In my case, I'm not participating much in the open source movement (other than using open-source tools, as I mentioned above, and now starting to volunteer with SCALE) because I don't know anyone already doing it (or if they are they haven't mentioned it to me) and, more importantly, I don't know what to expect to get out of participating.

The one thing I expected to see on the list of barriers-to-entry for women to participate in open source wasn't on the list anywhere in that miniconf writeup. See if this makes sense to anyone but me: (a) there are a finite number of hours in the day, (b) women are usually spending significant hours both at work and at home, and (c) in general, women are undercompensated financially for hours worked in the workplace compared with men's earning power. We choose to spend our time on the necessities of life, then what is financially rewarding, and then on what is personally rewarding, professional development-related and social-support-relaxation related... more or less. What's the return on investment for our time if we decide to spend it on doing open source development? I honestly do not know. I'm assuming it's professional-development related, if someone is learning new skills or honing existing ones or making professional network connections because of their efforts on an open source project. But if the work to be done on the project is just using existing skills we're already using in the workplace, with people we already have professional contacts with... if we're not gaining knowledge, cross-pollination of creativity, or professional contacts, we'd darn well be better off spending our time on something that gets us money.

DATA TO USE –
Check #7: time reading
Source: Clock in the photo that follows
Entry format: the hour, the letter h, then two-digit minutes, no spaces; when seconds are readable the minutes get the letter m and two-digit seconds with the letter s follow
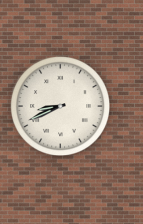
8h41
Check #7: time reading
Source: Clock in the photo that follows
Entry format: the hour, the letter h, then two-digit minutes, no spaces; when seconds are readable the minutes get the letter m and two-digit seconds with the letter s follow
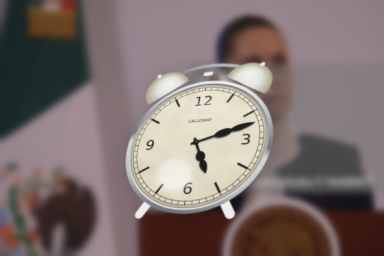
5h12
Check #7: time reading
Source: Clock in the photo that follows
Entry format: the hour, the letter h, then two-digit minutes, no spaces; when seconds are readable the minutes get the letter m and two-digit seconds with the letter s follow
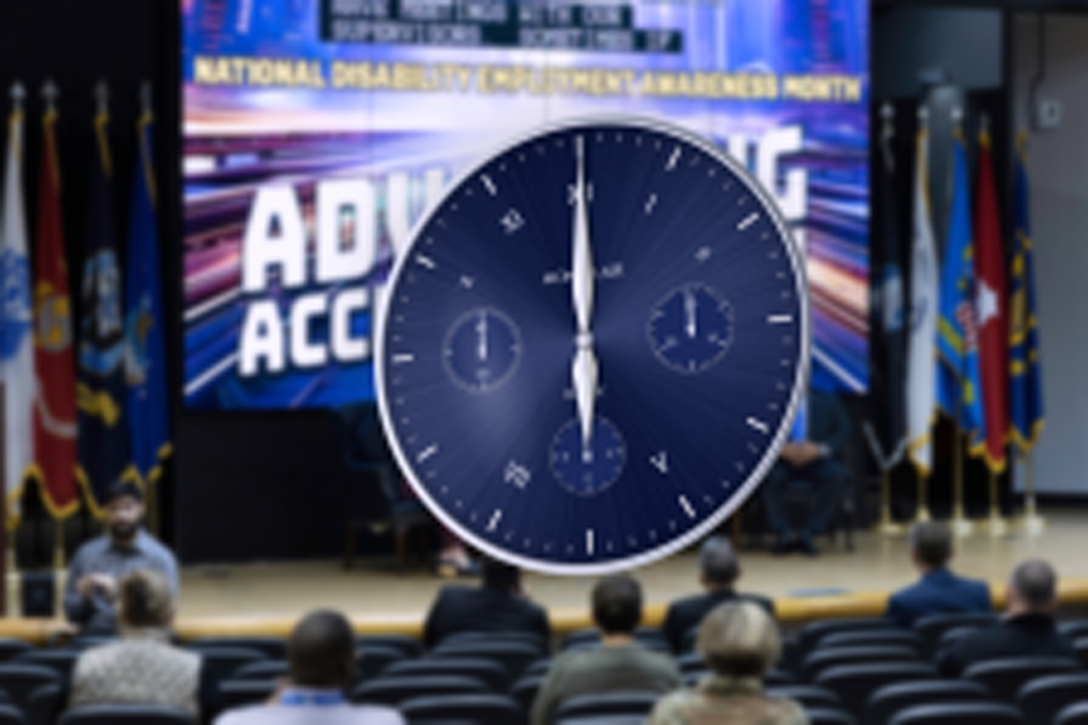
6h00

TO DO –
**A.** Answer these about the essay on women and open source:
(i) What is the writer now starting to volunteer with?
(ii) According to point (c), how are women compensated for hours worked compared with men's earning power?
(iii) What kind of return does the writer assume open source work offers?
**B.** Copy every line of the clock-reading listing exactly, leaving the pictures out.
The essay on women and open source has no connection to the listing of clock readings.

ANSWERS –
**A.**
(i) SCALE
(ii) They are undercompensated financially.
(iii) It is professional-development related.

**B.**
Check #7: time reading
Source: Clock in the photo that follows
Entry format: the hour, the letter h, then two-digit minutes, no spaces; when seconds are readable the minutes get the letter m and two-digit seconds with the letter s follow
8h41
Check #7: time reading
Source: Clock in the photo that follows
Entry format: the hour, the letter h, then two-digit minutes, no spaces; when seconds are readable the minutes get the letter m and two-digit seconds with the letter s follow
5h12
Check #7: time reading
Source: Clock in the photo that follows
Entry format: the hour, the letter h, then two-digit minutes, no spaces; when seconds are readable the minutes get the letter m and two-digit seconds with the letter s follow
6h00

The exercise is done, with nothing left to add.